> _DIRECTIVE_:
Copy the following records line for line, keeping every character, number and space unchanged.

> _PROVIDED DATA_:

%%

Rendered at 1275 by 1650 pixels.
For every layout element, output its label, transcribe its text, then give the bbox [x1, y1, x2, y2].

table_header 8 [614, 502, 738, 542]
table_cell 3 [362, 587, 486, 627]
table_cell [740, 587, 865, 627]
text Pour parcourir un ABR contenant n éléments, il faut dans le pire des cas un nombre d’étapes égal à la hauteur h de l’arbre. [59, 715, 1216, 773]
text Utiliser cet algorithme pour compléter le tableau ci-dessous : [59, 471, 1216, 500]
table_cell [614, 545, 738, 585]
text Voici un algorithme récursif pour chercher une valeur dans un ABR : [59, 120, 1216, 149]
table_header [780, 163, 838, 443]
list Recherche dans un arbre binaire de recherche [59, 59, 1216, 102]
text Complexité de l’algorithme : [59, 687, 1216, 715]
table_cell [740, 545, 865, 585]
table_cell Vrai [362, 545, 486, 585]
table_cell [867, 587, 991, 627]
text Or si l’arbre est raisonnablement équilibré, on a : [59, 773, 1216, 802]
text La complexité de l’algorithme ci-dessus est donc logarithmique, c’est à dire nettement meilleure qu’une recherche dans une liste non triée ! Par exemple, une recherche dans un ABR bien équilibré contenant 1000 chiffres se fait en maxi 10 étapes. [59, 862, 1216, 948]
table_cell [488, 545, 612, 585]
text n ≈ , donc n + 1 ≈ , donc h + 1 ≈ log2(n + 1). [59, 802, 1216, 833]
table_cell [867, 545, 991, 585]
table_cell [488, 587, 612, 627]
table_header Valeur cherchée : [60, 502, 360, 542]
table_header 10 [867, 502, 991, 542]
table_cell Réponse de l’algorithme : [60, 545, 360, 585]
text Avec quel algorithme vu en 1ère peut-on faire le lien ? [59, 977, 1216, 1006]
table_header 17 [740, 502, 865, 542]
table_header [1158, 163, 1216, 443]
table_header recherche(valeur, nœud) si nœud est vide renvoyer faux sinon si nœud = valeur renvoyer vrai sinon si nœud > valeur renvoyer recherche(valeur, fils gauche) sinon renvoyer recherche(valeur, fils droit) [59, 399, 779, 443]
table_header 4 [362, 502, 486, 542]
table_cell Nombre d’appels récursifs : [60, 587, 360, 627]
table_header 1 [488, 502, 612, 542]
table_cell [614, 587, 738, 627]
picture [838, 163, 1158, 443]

%%

> _TASK RESULT_:
Rendered at 1275 by 1650 pixels.
For every layout element, output its label, transcribe its text, then give the bbox [x1, y1, x2, y2].

table_header 8 [614, 502, 738, 542]
table_cell 3 [362, 587, 486, 627]
table_cell [740, 587, 865, 627]
text Pour parcourir un ABR contenant n éléments, il faut dans le pire des cas un nombre d’étapes égal à la hauteur h de l’arbre. [59, 715, 1216, 773]
text Utiliser cet algorithme pour compléter le tableau ci-dessous : [59, 471, 1216, 500]
table_cell [614, 545, 738, 585]
text Voici un algorithme récursif pour chercher une valeur dans un ABR : [59, 120, 1216, 149]
table_header [780, 163, 838, 443]
list Recherche dans un arbre binaire de recherche [59, 59, 1216, 102]
text Complexité de l’algorithme : [59, 687, 1216, 715]
table_cell [740, 545, 865, 585]
table_cell Vrai [362, 545, 486, 585]
table_cell [867, 587, 991, 627]
text Or si l’arbre est raisonnablement équilibré, on a : [59, 773, 1216, 802]
text La complexité de l’algorithme ci-dessus est donc logarithmique, c’est à dire nettement meilleure qu’une recherche dans une liste non triée ! Par exemple, une recherche dans un ABR bien équilibré contenant 1000 chiffres se fait en maxi 10 étapes. [59, 862, 1216, 948]
table_cell [488, 545, 612, 585]
text n ≈ , donc n + 1 ≈ , donc h + 1 ≈ log2(n + 1). [59, 802, 1216, 833]
table_cell [867, 545, 991, 585]
table_cell [488, 587, 612, 627]
table_header Valeur cherchée : [60, 502, 360, 542]
table_header 10 [867, 502, 991, 542]
table_cell Réponse de l’algorithme : [60, 545, 360, 585]
text Avec quel algorithme vu en 1ère peut-on faire le lien ? [59, 977, 1216, 1006]
table_header 17 [740, 502, 865, 542]
table_header [1158, 163, 1216, 443]
table_header recherche(valeur, nœud) si nœud est vide renvoyer faux sinon si nœud = valeur renvoyer vrai sinon si nœud > valeur renvoyer recherche(valeur, fils gauche) sinon renvoyer recherche(valeur, fils droit) [59, 399, 779, 443]
table_header 4 [362, 502, 486, 542]
table_cell Nombre d’appels récursifs : [60, 587, 360, 627]
table_header 1 [488, 502, 612, 542]
table_cell [614, 587, 738, 627]
picture [838, 163, 1158, 443]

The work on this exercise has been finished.